SQL Server LAG Function
SQL Server is one of the most popular and powerful relational databases of the modern age. It powers from small scale applications to massive enterprise-level applications.
Like many relational databases, SQL Server comes packed with lots of functions and tools that allow us to interact and manipulate the database. This can range from simple functions that fetches the maximum value or more complex queries that utilizes multiple database features.
One of the most powerful functions provided by SQL Server is the lag()
function. In this tutorial, we are going to introduce you to this function, what it does, how it works, and cover practical examples on how to use it.
SQL Server LAG Function
In SQL Server, the lag()
function is part of the SQL Server analytical functions. It allows us to access data from the previous rows in a current result set.
This removes the need for annoying and complex self-joins and subqueries.
A common use of the lag()
function is when you need to compare the current value with the value of the previous row. Or when calculating the difference between consecutive rows in a given table.
Let us dive deep into the world of SQL Server and learn more about this lag()
function.
Function Syntax
Let us start with the most basic features and explore the syntax of this function, the supported parameters and more.
The following shows the syntax of the lag()
function:
LAG (expression, offset, default) OVER (
[PARTITION BY partition_expression, ... ]
ORDER BY sort_expression [ASC | DESC], ...
)
In the syntax above, we start with the keyword LAG
followed by the parameters as shown:
expression
- this denotes the column or expression for which we wish to retrieve the previous value.offset
- this defines the number of rows back from the current row that you wish to retrieve. By default, the current value is set to1
.default
- this is an optional argument that allows us to specify a default value to be returned if there is no previous row available.partition by
- the partition by clause allows us to divide the rsult set into partitions and calculate the lag function within each partition. This is an optional clause and the function will function with or without it.order by
- specifies the order in which the rows are processed within each partition. You can also specify whether you want the order to be ascending or descending usingASC
andDESC
respectively.
Return Value
The LAG()
function returns the value from the previous row in the result set based on the specified offset and order.
NOTE: IF no previous row is available, for example for the first row in the result set/partition, the function returns the specified default
value or null
.
How it Works
How It Works
The following is a high-level overview of how the function operates in SQL Server.

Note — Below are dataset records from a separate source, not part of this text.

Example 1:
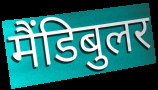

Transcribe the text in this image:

मैंडिबुलर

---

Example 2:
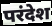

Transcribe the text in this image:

परंदेश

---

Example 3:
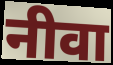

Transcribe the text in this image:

नीवा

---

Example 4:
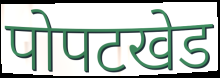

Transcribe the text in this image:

पोपटखेड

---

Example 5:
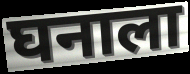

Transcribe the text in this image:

घनाला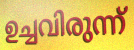
ഉച്ചവിരുന്ന്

- The function starts by dividing the data into paritions as specified by the
PARTITION BY
clause. If the clause is not specified, the function will treat the data as one single partition. - The function then processes each partition independently and the previous row reference resets at the begining of each partition.

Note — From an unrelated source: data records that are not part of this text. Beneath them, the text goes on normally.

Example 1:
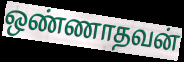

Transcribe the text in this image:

ஒண்ணாதவன்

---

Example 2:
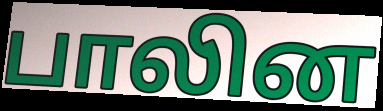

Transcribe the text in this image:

பாலின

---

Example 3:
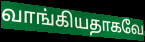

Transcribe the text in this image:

வாங்கியதாகவே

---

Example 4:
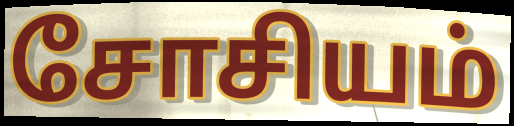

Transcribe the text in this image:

சோசியம்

- As you can guess, the data is sorted in each parition as specified by the
ORDER BY
clause. - For each row in a partition, the function looks back by the specified
offset
value and retrieves the value from the corresponding rows (order is preserved). - Once the function locates a previous row, it returns the value from that row. However, if no previous is found, the function returns the default value or null.
Example Usage
To solidify our understanding of this function, let us look at a real-world example.
Suppose we have a table called Sales
with the data as shown in the table below:
Suppose we wish to retrieve the previous sales quantity for each product, we can use the lag function as shown in the example below:
SELECT
SalesID,
SalesDate,
ProductID,
Quantity,
LAG(Quantity) OVER (PARTITION BY ProductID ORDER BY SalesDate) AS PreviousQuantity
FROM
Sales
ORDER BY
ProductID, SalesDate;
The query above should return the table as shown:
Handling Missing Data
It is important to handle cases where there’s no previous row to compare with. We can use the default
value instead of the function returning null
.
For example, we can use the value of 0
if there is no previous value as demonstrated in the query below:
SELECT
SalesID,
SalesDate,
ProductID,
Quantity,
LAG(Quantity, 1, 0) OVER (PARTITION BY ProductID ORDER BY SalesDate) AS PreviousQuantity
FROM
Sales
ORDER BY
ProductID, SalesDate;
You will notice that the function adds the value of 0
to the missing value instead of returning null.
Ranking within a Partition
To partition the data into various blocks and then assing rankings to the rows with the parition based on the specific order, we can use the parition by and order by clauses as demonstrated in the example below:
SELECT
SalesID,
SalesDate,
ProductID,
Quantity,
LAG(Quantity, 1, 0) OVER (PARTITION BY ProductID ORDER BY SalesDate) AS PreviousQuantity
FROM
Sales
ORDER BY
ProductID, SalesDate;
This should return similar results as the previous queries.
Tracking Changes in Values
We can also use the LAG function to track changes in values over time. Suppose you have a StockData
table with historical stock prices:
StockID | StockSymbol | Price | Date |
---|---|---|---|
1 | AAPL | 150.00 | 2023-01-01 |
2 | AAPL | 155.00 | 2023-01-02 |
3 | AAPL | 153.50 | 2023-01-03 |
4 | AAPL | 157.25 | 2023-01-04 |
5 | MSFT | 290.00 | 2023-01-01 |
6 | MSFT | 295.50 | 2023-01-02 |
7 | MSFT | 292.75 | 2023-01-03 |
8 | MSFT | 297.50 | 2023-01-04 |
To track daily price changes for each stock symbol, we can use the LAG function to calculate the price change:
SELECT
StockID,
StockSymbol,
Price,
Date,
LAG(Price, 1, 0) OVER (PARTITION BY StockSymbol ORDER BY Date) AS PreviousPrice,
Price - LAG(Price, 1, 0) OVER (PARTITION BY StockSymbol ORDER BY Date) AS PriceChange
FROM
StockData;
The query above will return the stock price details along with the previous day’s proce and the daily price change for each stock.
Boom!